Idaho’s Minidoka National Historic Site reminds us to remain vigilant against racial injustice
Recognizing our faults is not designed to make anyone feel bad, but to acknowledge our mistakes so we don’t repeat them, writes guest columnist Jim Jones.
I had the privilege of speaking at a ceremony held June 13 at what was once known as the Minidoka Relocation Camp in Jerome County, recognizing the 80-year anniversary of the start of camp construction. Minidoka was one of 10 locations established in Western states in 1942 to imprison Japanese Americans who were uprooted from their homes in Hawaii and the West Coast during World War II. Around 13,000 of them, mostly American citizens, were imprisoned at Minidoka. They posed no threat to their country but were rounded up simply because of their race.
The camp has been designated as the Minidoka National Historic Site. It reminds us of a grave racial injustice brought about by hysteria whipped up by irresponsible news outlets and pandering politicians. President Franklin Roosevelt issued the order to incarcerate our fellow Americans. Former Idaho Gov. Chase Clark applauded the move. It found strong support among the Idaho population.

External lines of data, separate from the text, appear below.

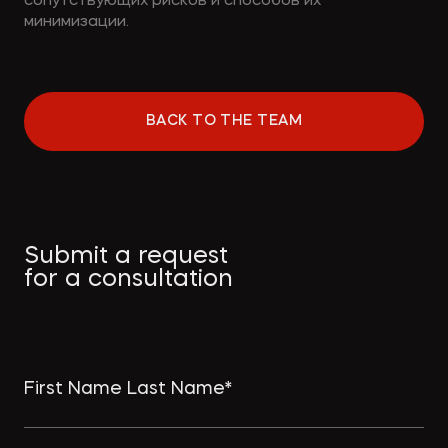
сопутствующих рисков и способов их
минимизации.
BACK TO THE TEAM
Submit a request
for a consultation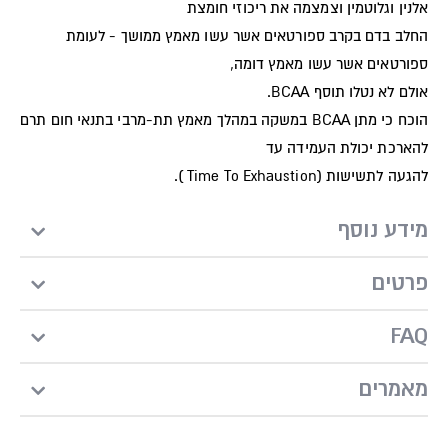
אלנין וגלוטמין וצמצמה את ריכוזי חומצת
החלב בדם בקרב ספורטאים אשר עשו מאמץ ממושך - לעומת
ספורטאים אשר עשו מאמץ דומה,
אולם לא נטלו תוסף BCAA.
הוכח כי מתן BCAA במשקה במהלך מאמץ תת-מרבי בתנאי חום תרם
להארכת יכולת העמידה עד
להגעה לתשישות (Time To Exhaustion ).
מידע נוסף
פרטים
FAQ
מאמרים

An honor roll at the entry to the historical site lists the names of hundreds of young men from Minidoka who heroically served their country in the European theater of WWII, while their families were imprisoned at home. No instances of disloyalty ever surfaced among the incarcerated Japanese Americans. Yet, those who remained in Idaho after the closure of the camp in 1945 were subjected to ill treatment and racial slurs during the following decades.
A number of Minidoka survivors, their children and human rights supporters gathered at the June 13 ceremony to recognize this historic wrong and dedicate themselves to preventing anything like it from being perpetrated against any future group of fellow Americans.
This was not an isolated instance of racial injustice in the history of Idaho. Our history is replete with wrongs committed against racial and ethnic minorities, starting with Native Americans and continuing with Chinese miners, African Americans and Latinos. I learned of the Battle of Bear River in grade school back in the early 1950s, only to learn many years later that it was not a fierce battle between the U.S. Army and Shoshone warriors in 1863, but a deplorable massacre of men, women and children. It is called the worst slaughter of Native Americans in U.S. history.
Nor were we taught of the massacre of 34 Chinese miners in Hells Canyon in 1887, a crime for which nobody was ever held to account. The 1870 census disclosed that 28.5% of Idaho’s population was Chinese. No wonder that it is only around 1% today.
And, these are not problems confined to the distant past. The Ku Klux Klan was strong in Idaho in the 1920s and white supremacists were on the rise in Kootenai County in the early 1980s. After having practically eliminated them by the early 1990s, they have come back in force in recent years, thanks in part to an influx of extremists flowing to Idaho from progressive states in search of a white “redoubt.”
It is essential that Idahoans be made aware of our racial history to understand that we are not above committing wrongs against vulnerable minority groups. Recognizing our faults is not designed to make anyone feel bad, but to acknowledge our mistakes so we don’t repeat them. Let’s not have any more Minidoka camps or other such affronts to human rights.
The regrettable fact is that racism never really dies. Each time enlightened leaders manage to rally our citizens to beat it back, it merely lurks under the surface, awaiting another charismatic demagogue who will fan the flames of hatred for personal gain.